• _Task statement_: Look through the records that follow. Copy every line containing the word "https".

(Data provided begins)

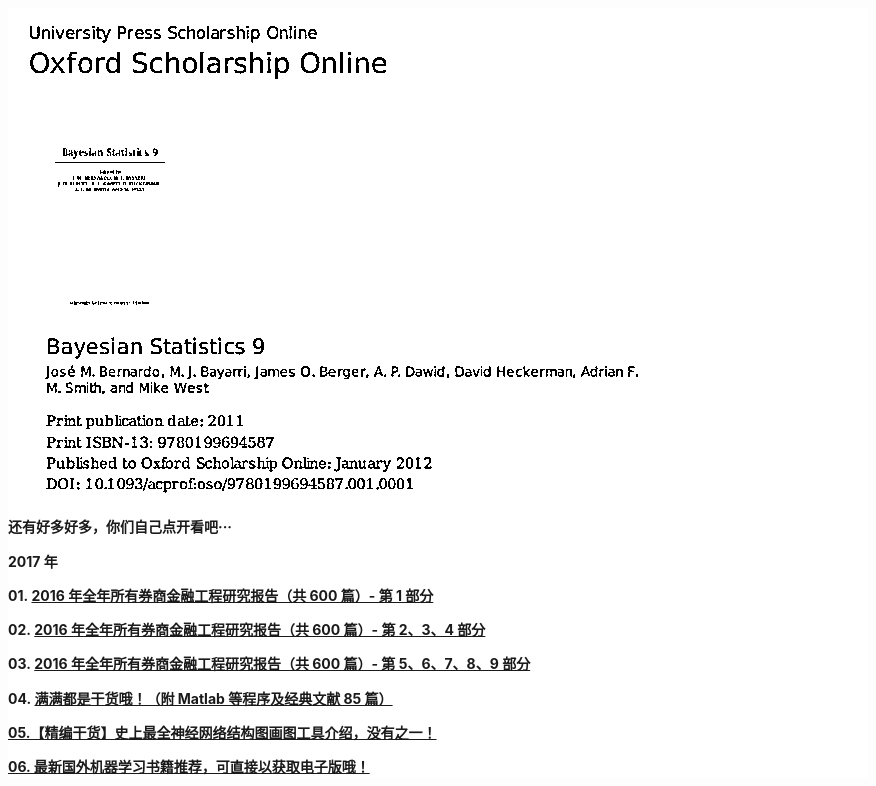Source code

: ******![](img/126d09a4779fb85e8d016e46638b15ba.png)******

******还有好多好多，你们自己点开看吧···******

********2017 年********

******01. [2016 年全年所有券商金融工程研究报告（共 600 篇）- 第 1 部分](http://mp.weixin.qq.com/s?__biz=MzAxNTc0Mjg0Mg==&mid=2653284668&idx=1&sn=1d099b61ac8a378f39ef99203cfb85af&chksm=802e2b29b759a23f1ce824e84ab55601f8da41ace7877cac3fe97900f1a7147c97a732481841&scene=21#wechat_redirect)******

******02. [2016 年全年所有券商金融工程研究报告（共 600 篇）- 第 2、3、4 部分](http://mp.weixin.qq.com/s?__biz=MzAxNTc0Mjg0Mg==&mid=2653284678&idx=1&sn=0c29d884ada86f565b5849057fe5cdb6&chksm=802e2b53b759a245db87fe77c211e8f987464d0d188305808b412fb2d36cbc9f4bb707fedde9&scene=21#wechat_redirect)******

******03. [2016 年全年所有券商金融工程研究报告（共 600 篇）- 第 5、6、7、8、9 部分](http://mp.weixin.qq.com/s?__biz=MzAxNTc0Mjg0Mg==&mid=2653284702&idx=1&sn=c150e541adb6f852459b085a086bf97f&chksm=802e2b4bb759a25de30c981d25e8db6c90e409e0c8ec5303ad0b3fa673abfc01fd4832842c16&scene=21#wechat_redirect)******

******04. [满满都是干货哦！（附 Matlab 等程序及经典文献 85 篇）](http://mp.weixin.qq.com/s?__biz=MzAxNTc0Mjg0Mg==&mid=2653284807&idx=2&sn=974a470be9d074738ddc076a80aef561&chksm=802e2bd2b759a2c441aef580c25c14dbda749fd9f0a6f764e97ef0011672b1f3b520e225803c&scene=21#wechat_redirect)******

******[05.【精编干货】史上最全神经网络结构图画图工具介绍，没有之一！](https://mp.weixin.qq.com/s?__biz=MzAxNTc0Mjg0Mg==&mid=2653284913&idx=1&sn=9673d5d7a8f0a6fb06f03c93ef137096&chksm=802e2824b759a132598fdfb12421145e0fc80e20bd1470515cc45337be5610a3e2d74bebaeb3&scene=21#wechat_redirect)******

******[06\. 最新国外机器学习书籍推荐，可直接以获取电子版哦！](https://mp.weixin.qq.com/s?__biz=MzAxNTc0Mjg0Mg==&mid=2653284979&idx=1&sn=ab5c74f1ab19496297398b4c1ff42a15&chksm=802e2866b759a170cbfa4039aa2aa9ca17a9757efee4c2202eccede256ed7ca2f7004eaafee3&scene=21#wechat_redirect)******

(Data provided ends)

• _Your solution_:
******[05.【精编干货】史上最全神经网络结构图画图工具介绍，没有之一！](https://mp.weixin.qq.com/s?__biz=MzAxNTc0Mjg0Mg==&mid=2653284913&idx=1&sn=9673d5d7a8f0a6fb06f03c93ef137096&chksm=802e2824b759a132598fdfb12421145e0fc80e20bd1470515cc45337be5610a3e2d74bebaeb3&scene=21#wechat_redirect)******
******[06\. 最新国外机器学习书籍推荐，可直接以获取电子版哦！](https://mp.weixin.qq.com/s?__biz=MzAxNTc0Mjg0Mg==&mid=2653284979&idx=1&sn=ab5c74f1ab19496297398b4c1ff42a15&chksm=802e2866b759a170cbfa4039aa2aa9ca17a9757efee4c2202eccede256ed7ca2f7004eaafee3&scene=21#wechat_redirect)******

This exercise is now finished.